I’m an American living in the town in Germany where a bomb from World War II detonated 3 days ago, killing three people. Last week, my husband Tim came home early from his regular Thursday pick-up game of basketball at the university sports center here in Gottingen, Germany. I was puzzled to see him; I’d expected him to be much later, and he explained the reason for his premature return: “They found a bomb from World War II near the sports center where they’re doing some construction, and everyone had to leave the building.” This seemed bizarre; we hadn’t realized that thousands of leftover bombs still litter Germany—they’re usually found and deactivated without incident. I didn’t give it much further thought.

My father spent nearly three years as a “cold-warrior” at Hahn Air Base in west-central Germany in the mid-1970s. As an SP (special police) he guarded bombs—lots of very big and potentially very destructive bombs. He never saw combat, spending most of his time in Germany living off the military base, learning German, disco dancing, and flirting with German girls. At the same time, he became something of a military history buff, eagerly absorbing World War II history, and—being a guy with lots of Jewish girlfriends in his past and a fascination with Judaism—he also studied the Holocaust and visited former concentration camps. Later, back in the States, he re-met and married one of those former Jewish girlfriends, and they had me.

Though both my parents are practicing Christians, they were eager for me to have a sense of Jewish identity. They taught me to say the Shema in Hebrew (“Hear, O Israel, the LORD is G-d; the LORD is One”). They had me baptized—but in Israel, in the Sea of Galilee. They dragged me to Schindler’s List when I was way too young to handle it, and I read and re-read my autographed copy of I Am a Star until my mom brought me to work with her to meet Inge Auerbacher, the author. I had Hebrew lessons with the local rabbi when my dad was the pastor of the nearby Baptist church. He was Israeli, made great coffee, had a cat named Nefertiti, and refused to eat anything imported from Germany.

My husband and I moved here, to Gottingen, Germany, last September. When we arrived on the train, I got off first with our two young sons; Tim headed back into the train to grab our suitcase. The train was running late and the engineer must have been trying to make up time, because the doors closed faster than had been usual; I clapped my hands against the glass door, mouthing “goodbye” to my husband before he sped on to the next city. It was silly, but my mind kept remembering horrific scenes of separation by trains—scenes culled from my overexposure to World War II films.

These are my boys on our couch in Germany. I'm sorry, but those golden curls of Graeme's make me want to weep! I miss his long hair!

I work hard to live in the moment.
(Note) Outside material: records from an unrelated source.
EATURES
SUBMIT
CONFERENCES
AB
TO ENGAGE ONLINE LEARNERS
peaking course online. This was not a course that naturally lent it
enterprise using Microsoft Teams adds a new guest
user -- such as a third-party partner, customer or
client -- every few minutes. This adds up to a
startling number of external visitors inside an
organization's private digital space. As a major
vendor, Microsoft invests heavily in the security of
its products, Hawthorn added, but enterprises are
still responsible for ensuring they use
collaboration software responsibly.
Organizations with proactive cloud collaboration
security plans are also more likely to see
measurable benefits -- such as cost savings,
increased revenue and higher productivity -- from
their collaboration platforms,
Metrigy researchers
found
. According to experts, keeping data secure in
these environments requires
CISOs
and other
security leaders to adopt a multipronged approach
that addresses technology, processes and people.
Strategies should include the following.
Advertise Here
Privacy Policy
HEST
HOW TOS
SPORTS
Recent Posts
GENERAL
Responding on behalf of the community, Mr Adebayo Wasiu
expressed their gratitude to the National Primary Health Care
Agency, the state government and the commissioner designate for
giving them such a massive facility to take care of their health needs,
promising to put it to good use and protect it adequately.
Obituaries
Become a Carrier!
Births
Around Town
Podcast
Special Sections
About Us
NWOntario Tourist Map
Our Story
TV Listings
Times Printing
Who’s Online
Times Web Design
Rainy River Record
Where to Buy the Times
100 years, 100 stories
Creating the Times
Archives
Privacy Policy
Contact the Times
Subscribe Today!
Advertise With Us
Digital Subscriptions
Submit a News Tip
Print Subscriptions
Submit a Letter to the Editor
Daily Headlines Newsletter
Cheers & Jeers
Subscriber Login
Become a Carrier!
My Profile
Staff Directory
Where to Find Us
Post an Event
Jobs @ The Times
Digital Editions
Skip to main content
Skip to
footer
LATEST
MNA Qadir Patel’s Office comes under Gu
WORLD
For me, this means I try to live here in Germany without forgetting what happened to people of my pedigree 70 years ago but also realizing that those tragic events are over and done with. When my dad visited me last year, he also returned to the air base. Delightfully, the old weapons storage facility has been converted into a green energy plant with wind and water mills. We rhapsodized about the beating of “swords into plowshares,” quoting Isaiah and feeling comfortable leaving the past in the past to enjoy and admire the peaceful and democratic culture of Germany.

But last night, I came home late from a local saltwater pool, where I’d enjoyed a long swim, to find my husband waiting up for me. “I heard a loud explosion and then an hour’s worth of emergency sirens,” he said. “I’m not sure what’s going on.” This morning, we learned another bomb, an American bomb, had been discovered near the same area; just before it was to be deactivated, it detonated, killing three people, seriously injuring two others, and blowing the fronts off of two nearby houses. One of Germany’s bomb disposal experts explained that the acetone detonators in these old bombs are deteriorating, meaning that as time goes on, they’ll become increasingly fragile and essentially impossible to deactivate safely. Many of these bombs are buried well below the ground, covered by buildings erected in the post-war period.